**PROBLEM TO SOLVE:** Transcribe each record precisely; images stay out.

**Structured pose outputs:**

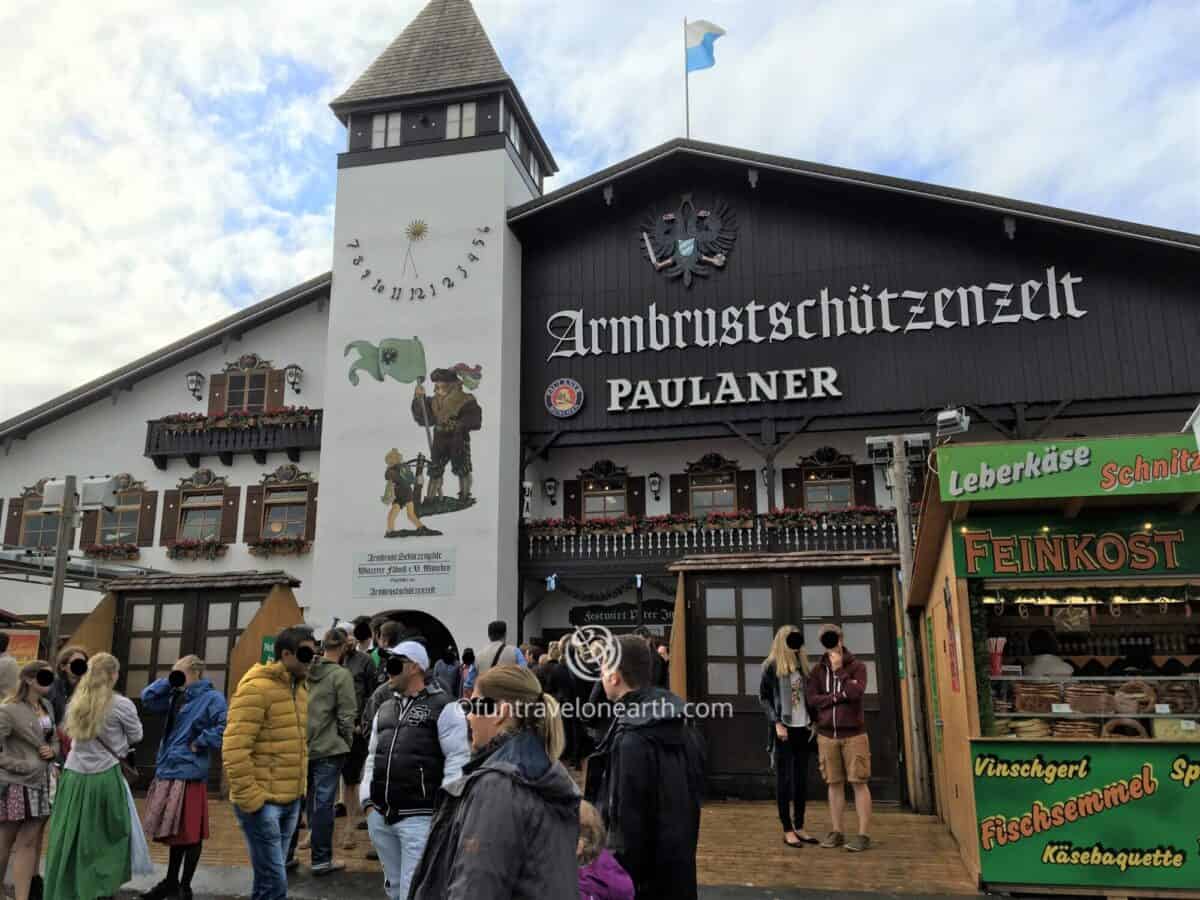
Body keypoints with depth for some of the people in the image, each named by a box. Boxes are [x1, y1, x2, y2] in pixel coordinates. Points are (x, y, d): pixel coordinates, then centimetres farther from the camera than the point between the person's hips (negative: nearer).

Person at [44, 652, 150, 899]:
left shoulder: (75, 701, 5)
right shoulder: (122, 705, -11)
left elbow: (71, 734, 16)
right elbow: (136, 736, 4)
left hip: (74, 777, 5)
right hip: (105, 779, -5)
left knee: (70, 838, 13)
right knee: (107, 838, 7)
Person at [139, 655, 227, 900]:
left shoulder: (211, 697, -12)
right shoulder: (176, 698, 14)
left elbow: (225, 726, -22)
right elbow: (147, 700, 15)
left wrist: (200, 743, -17)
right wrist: (167, 682, 4)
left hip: (189, 773, -8)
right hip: (168, 771, 8)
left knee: (190, 833, 1)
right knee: (174, 831, 19)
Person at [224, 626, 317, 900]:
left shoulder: (299, 688, 12)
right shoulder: (257, 688, -14)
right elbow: (234, 748, -19)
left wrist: (299, 790, 16)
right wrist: (250, 799, -18)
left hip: (291, 801, 8)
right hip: (262, 802, -8)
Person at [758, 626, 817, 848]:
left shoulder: (803, 665, 13)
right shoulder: (771, 666, -3)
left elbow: (808, 696, 17)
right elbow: (763, 698, -5)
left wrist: (813, 722, 7)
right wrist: (777, 723, -14)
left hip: (802, 729, 5)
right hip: (783, 729, -5)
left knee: (802, 778, 7)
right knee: (784, 779, -1)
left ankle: (799, 826, 15)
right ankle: (787, 830, 3)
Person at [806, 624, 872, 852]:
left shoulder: (857, 667, 1)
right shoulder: (818, 670, 8)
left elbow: (857, 691, -17)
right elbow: (812, 699, -3)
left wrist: (839, 669, -9)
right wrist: (840, 696, -11)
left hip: (853, 734, -3)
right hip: (827, 735, 3)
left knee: (859, 783, -2)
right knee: (834, 784, 7)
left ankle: (863, 834, 2)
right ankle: (837, 832, 14)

**RESULT OF THE EXERCISE:**
Body keypoints with depth for some of the people in the image, each named by a box. Boxes are [x1, y1, x2, y2] in pixel coordinates. Points are (x, y, d): pixel coordinates, then centimetres farther from the camera than the point between the person's hips (negative: nearer).

Person at [44, 652, 150, 899]:
left shoulder: (75, 701, 5)
right shoulder: (122, 705, -11)
left elbow: (71, 734, 16)
right elbow: (136, 736, 4)
left hip: (74, 777, 5)
right hip: (105, 779, -5)
left knee: (70, 838, 13)
right knee: (107, 838, 7)
Person at [139, 655, 227, 900]:
left shoulder: (211, 697, -12)
right shoulder: (176, 698, 14)
left elbow: (225, 726, -22)
right elbow: (147, 700, 15)
left wrist: (200, 743, -17)
right wrist: (167, 682, 4)
left hip: (189, 773, -8)
right hip: (168, 771, 8)
left knee: (190, 833, 1)
right knee: (174, 831, 19)
Person at [224, 626, 317, 900]:
left shoulder: (299, 688, 12)
right shoulder: (257, 688, -14)
right elbow: (234, 748, -19)
left wrist: (299, 790, 16)
right wrist: (250, 799, -18)
left hip: (291, 801, 8)
right hip: (262, 802, -8)
Person at [758, 626, 817, 848]:
left shoulder: (803, 665, 13)
right shoulder: (771, 666, -3)
left elbow: (808, 696, 17)
right elbow: (763, 698, -5)
left wrist: (813, 722, 7)
right wrist: (777, 723, -14)
left hip: (802, 729, 5)
right hip: (783, 729, -5)
left knee: (802, 778, 7)
right knee: (784, 779, -1)
left ankle: (799, 826, 15)
right ankle: (787, 830, 3)
Person at [806, 624, 872, 852]:
left shoulder: (857, 667, 1)
right shoulder: (818, 670, 8)
left elbow: (857, 691, -17)
right elbow: (812, 699, -3)
left wrist: (839, 669, -9)
right wrist: (840, 696, -11)
left hip: (853, 734, -3)
right hip: (827, 735, 3)
left knee: (859, 783, -2)
right knee: (834, 784, 7)
left ankle: (863, 834, 2)
right ankle: (837, 832, 14)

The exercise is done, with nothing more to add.